[Material provided]
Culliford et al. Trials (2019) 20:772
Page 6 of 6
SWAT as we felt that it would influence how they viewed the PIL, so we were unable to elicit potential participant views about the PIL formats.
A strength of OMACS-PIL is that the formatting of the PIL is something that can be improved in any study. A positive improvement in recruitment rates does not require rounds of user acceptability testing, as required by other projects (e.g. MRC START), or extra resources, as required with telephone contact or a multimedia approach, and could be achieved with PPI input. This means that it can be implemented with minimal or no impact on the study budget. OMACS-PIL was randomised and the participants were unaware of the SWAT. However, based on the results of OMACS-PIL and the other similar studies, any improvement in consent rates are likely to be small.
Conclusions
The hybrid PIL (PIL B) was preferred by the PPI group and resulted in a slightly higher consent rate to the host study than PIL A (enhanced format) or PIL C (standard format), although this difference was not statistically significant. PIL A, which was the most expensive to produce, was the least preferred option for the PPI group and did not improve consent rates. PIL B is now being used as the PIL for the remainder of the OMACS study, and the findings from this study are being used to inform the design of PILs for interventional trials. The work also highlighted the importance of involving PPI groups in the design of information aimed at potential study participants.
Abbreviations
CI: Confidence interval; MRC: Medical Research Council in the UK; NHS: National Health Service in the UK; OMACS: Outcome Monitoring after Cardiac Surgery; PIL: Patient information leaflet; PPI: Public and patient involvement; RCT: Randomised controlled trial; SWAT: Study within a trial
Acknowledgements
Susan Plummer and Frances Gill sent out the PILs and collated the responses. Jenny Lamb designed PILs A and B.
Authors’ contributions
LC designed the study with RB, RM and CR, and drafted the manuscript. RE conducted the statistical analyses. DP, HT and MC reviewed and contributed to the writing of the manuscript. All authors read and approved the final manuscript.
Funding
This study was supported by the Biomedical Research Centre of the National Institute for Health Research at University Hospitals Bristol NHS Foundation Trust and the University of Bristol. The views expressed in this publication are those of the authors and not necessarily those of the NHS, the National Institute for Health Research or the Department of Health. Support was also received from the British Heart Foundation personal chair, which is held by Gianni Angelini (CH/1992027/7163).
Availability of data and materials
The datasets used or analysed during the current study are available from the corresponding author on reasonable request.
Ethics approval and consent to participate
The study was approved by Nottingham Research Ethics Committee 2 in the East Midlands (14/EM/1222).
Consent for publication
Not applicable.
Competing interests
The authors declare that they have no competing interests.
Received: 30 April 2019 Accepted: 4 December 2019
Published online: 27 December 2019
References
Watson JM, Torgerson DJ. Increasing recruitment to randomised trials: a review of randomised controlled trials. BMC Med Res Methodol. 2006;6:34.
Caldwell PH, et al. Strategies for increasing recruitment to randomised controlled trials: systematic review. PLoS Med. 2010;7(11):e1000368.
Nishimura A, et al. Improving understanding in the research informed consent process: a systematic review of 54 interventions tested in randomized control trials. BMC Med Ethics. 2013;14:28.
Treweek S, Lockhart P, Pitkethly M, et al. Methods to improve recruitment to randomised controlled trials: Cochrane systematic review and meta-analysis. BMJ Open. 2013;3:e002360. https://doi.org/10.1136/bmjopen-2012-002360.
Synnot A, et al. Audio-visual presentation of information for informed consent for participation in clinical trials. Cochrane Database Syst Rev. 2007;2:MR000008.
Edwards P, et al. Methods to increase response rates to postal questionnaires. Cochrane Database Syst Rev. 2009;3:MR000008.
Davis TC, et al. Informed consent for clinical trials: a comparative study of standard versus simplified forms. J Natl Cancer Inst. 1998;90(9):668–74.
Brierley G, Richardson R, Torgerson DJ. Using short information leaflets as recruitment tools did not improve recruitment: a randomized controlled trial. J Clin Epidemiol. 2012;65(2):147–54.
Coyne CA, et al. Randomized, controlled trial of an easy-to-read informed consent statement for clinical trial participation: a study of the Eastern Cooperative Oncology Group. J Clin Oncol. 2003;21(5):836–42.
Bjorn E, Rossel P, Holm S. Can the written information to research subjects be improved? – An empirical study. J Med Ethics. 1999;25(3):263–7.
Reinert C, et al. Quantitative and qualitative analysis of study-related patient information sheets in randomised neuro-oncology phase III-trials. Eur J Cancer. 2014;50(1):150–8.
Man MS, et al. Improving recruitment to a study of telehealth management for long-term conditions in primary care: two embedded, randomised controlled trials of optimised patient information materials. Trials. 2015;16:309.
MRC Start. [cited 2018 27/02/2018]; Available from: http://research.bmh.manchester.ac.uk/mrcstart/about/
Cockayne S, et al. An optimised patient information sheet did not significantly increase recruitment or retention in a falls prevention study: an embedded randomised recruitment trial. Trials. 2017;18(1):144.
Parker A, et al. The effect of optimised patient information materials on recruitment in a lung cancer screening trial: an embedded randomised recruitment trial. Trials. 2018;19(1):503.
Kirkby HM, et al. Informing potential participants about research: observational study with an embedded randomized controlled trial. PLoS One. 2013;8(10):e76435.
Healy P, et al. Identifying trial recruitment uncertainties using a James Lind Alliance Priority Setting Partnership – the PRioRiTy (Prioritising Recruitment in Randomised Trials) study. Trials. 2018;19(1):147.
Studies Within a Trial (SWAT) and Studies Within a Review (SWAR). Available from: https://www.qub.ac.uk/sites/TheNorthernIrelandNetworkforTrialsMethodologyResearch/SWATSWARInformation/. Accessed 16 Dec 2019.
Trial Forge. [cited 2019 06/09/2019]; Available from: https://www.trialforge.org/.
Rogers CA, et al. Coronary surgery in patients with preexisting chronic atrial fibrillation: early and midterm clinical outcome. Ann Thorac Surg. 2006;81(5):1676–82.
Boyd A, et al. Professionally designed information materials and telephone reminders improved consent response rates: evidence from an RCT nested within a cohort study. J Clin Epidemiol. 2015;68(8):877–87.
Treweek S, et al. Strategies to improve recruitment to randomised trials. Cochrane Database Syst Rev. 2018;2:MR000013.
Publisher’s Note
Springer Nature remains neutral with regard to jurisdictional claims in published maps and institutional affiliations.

[What you will do]
In the material above, find the line containing "Availability of data and materials" and the line containing "Treweek S, Lockhart", then write out exactly those two lines and every line between them, and nothing more.

[Answer to this task]
Availability of data and materials
The datasets used or analysed during the current study are available from the corresponding author on reasonable request.
Ethics approval and consent to participate
The study was approved by Nottingham Research Ethics Committee 2 in the East Midlands (14/EM/1222).
Consent for publication
Not applicable.
Competing interests
The authors declare that they have no competing interests.
Received: 30 April 2019 Accepted: 4 December 2019
Published online: 27 December 2019
References
Watson JM, Torgerson DJ. Increasing recruitment to randomised trials: a review of randomised controlled trials. BMC Med Res Methodol. 2006;6:34.
Caldwell PH, et al. Strategies for increasing recruitment to randomised controlled trials: systematic review. PLoS Med. 2010;7(11):e1000368.
Nishimura A, et al. Improving understanding in the research informed consent process: a systematic review of 54 interventions tested in randomized control trials. BMC Med Ethics. 2013;14:28.
Treweek S, Lockhart P, Pitkethly M, et al. Methods to improve recruitment to randomised controlled trials: Cochrane systematic review and meta-analysis. BMJ Open. 2013;3:e002360. https://doi.org/10.1136/bmjopen-2012-002360.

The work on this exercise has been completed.